I told her of mom’s diaper problem.  I handed all the wrong size bags of diapers to her. “Please remove them from her room now so mom is not given the wrong ones to wear.”  She was very accommodating; she was confused herself why mom would have all these bags of diapers.  She assured me that she would look into this further. 

I will inform my brothers what to look for to make sure this issue does not bother mom again. 

Mom felt like a load was lifted off her shoulders.  Someone finally understood.  “I am sorry, mom, that I was not here to help you.  I am so sorry this was so frustrating for you.  We will make sure that does not happen again.”  Mom imitated a bobble-head again and faintly smiled.

“Mom, it is 4 o’clock almost time for your dinner.   Let’s go back to the chairs we were sitting on before.”

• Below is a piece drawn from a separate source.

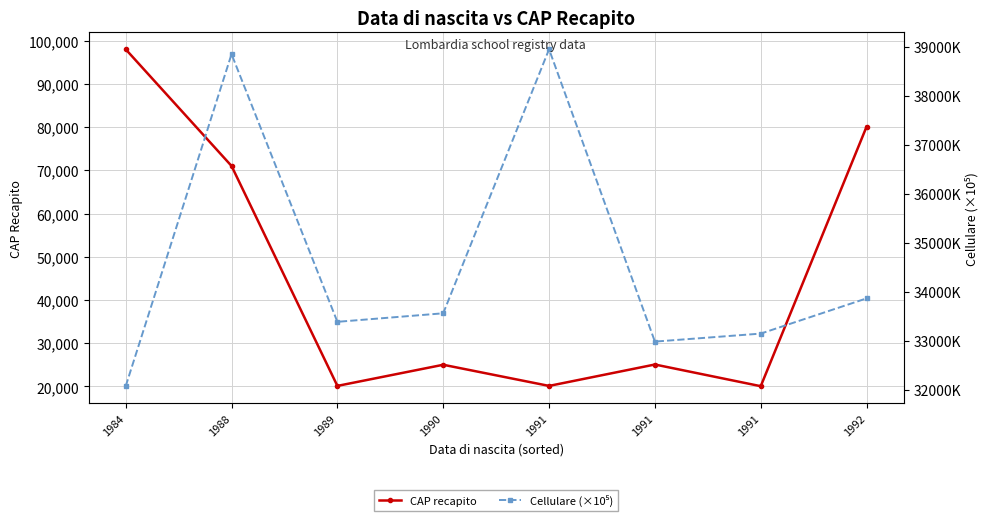

Which series has the largest total across all categories?

CAP recapito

Once mom was resting comfortably, I suggested she raise her legs up because her ankles are swollen again.  She said, “I can’t get down myself.”  I told her to call for help if she needed to go to the restroom or wanted to lower her feet.    Since the time was so close to dinnertime, I assured her that they would be coming to escort her into the dining room soon.  Just then one of mom’s favorite aides walked by, mom said, “He’s fantastic.”

“Who is he?”  She pointed to Barb*, a very pretty female aide. 

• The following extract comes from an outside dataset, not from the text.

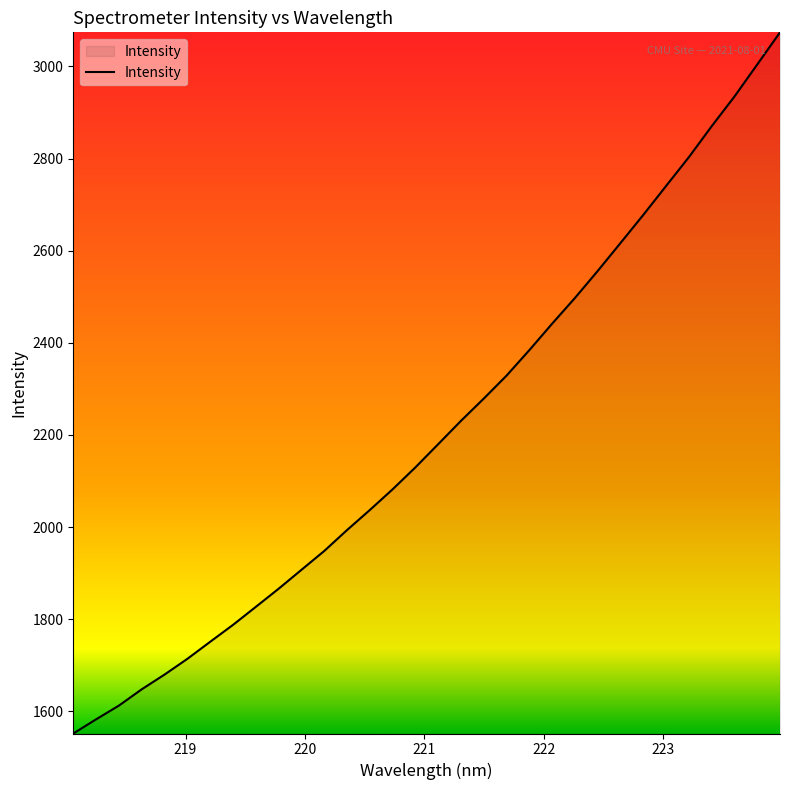

What is the difference between the second highest and minimum values?

1452.5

“Mom, Barb* is a female who just has short hair.”

“What’s his name?”

“Her name is Barb*.”   Just then Barb* stopped by and said to me, “Gilda never remembers my name.  She always calls me a he, but she is a good person.”

“I’m so sorry, mom is confused.  I keep telling her your name, but your name is not penetrating in her brain.”

“I know . . . don’t worry; she is not hurting my feelings,” Barb* said.

“My mom just said you are fantastic.”

“Thank you, Gilda, you are my friend.”

“Yes, I love you,” mom told Barb*.

As I move closely to mom to give her a hug and kiss, she hugged me tighter than normally. 
 

“Mom, I love you.  I missed you so much.”

“I love you a million-fold.”  She turned to Ron and said, “You, too, a million-fold.”

Ron laughed saying, “Well, mom, I love you a million-fold too.”

During the next few minutes, mom wanted another kiss and hug.  We started to both laugh.  “How many hugs and kisses do we need today?”

Mom smiled, “OK, one more.”

“OK, mom, I will see you again soon.  I am really tired.  My leg is starting to bother me.”

“OK, I’ll let you go.”

I remembered that the hospice social worker had asked me to see her on my way out.  So I went by the nurses’ desk where she was sitting.  “I just wanted to check if you have made funeral arrangements for your mom and which funeral home she will be going to.”

My heart raced.  “Are you telling me her time is near,” trying to hold back tears.

“No, I just wasn’t sure if we had the information,” as she grabbed my hands knowing by the look on my face that she had scared me half to death.

“Please tell me the truth, I want to make mom comfortable and I want to spend quality time with her.”

“You are.  Your mom is OK.”

With that, I glanced back at mom.  We blew each other kisses and smiled.
 
I left praying that God would be gentle with mom.